Adopting the ADDIE method for the development of our system has presented both challenges (by making the design very user-dependent) and opportunities (by involving users in the system’s development and engaging them in an experiential learning process). Indeed, the system that we are currently developing (and using in French language courses for specific learning goals) has allowed us to reflect more deeply upon the implications that creating a PDC may have for learners and instructors. Clearly, the evaluation part of our development cycle is one of the key factors in properly addressing teaching and learning needs and transforming the system into a tool that will be easy to use, effective, and efficient. While the system holds much promise for future development, we agree with Colpaert, who states:
Software developers should only make the best possible technological choices for guaranteeing overall software quality. It is up to language teachers and language pedagogues, or others involved in the decision to develop software for language learning purposes, to bridge the gap and to learn how to specify accurately enough what they need. (2004, 15)
Time spent on analyzing learning needs and systems requirements is the essence of creating a language tool that will better address users’ needs.
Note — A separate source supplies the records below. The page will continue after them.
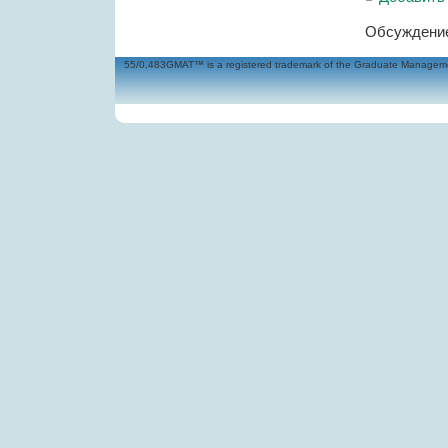
Обсуждение
55/0,483GMAT™ is a registered trademark of the Graduate Management 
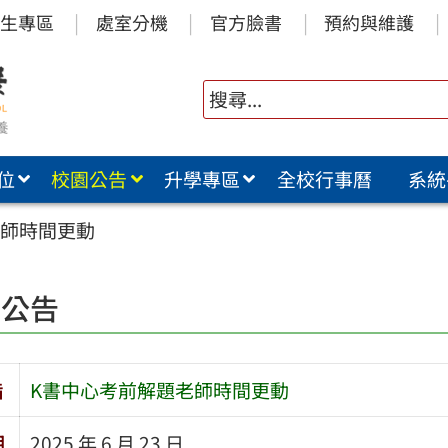
生專區
處室分機
官方臉書
預約與維護
位
校園公告
升學專區
全校行事曆
系統
老師時間更動
園公告
旨
K書中心考前解題老師時間更動
期
2025 年 6 月 23 日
Likewise, developing a method of annotation that derives from the same premise has been an essential component of the FrancoToile project. Yet, we still need to find means to facilitate annotation practices and techniques so that teachers and learners alike are even more involved in the process of corpora editing and content building. Pedagogically speaking, by engaging learners in the development process of the system, we take a ‘post-critical’ stand (e.g., Selber 2004)—that is, we include digital literacies within the discipline of language learning and contribute to the development of critical and functional skills.
In 1997, McEnery and Wilson, commenting on teaching and language corpora, advocated for a need to ‘proceed in a clear and controlled fashion, so that we can establish pedagogical, research and resource goals’ (12). Clearly, many initiatives and groups focused on the integration of corpora in language learning have emerged since then. However, while the creation of databases such as FrancoToile and Elisa are changing the landscape of language corpora and enhancing the use of PDC, more collaborative initiatives need to be launched in order to reduce duplication of efforts and create a true integrated community of research and development. Working in concert with teachers and learners is one venue that has not been fully explored; yet, it is promising, pedagogically speaking, as it will encourage a research-based teaching of languages and will engage learners in the co-construction of knowledge.
1This corpus was available online until a few years ago at http://www.corpora4learning.net/elisa/. It is currently unavailable.
2Regular Language for XML Next Generation. See http://en.wikipedia.org/wiki/RELAX_NG.
This research has been supported by the Social Sciences and Humanities Research Council of Canada.
The authors have no competing interests to declare.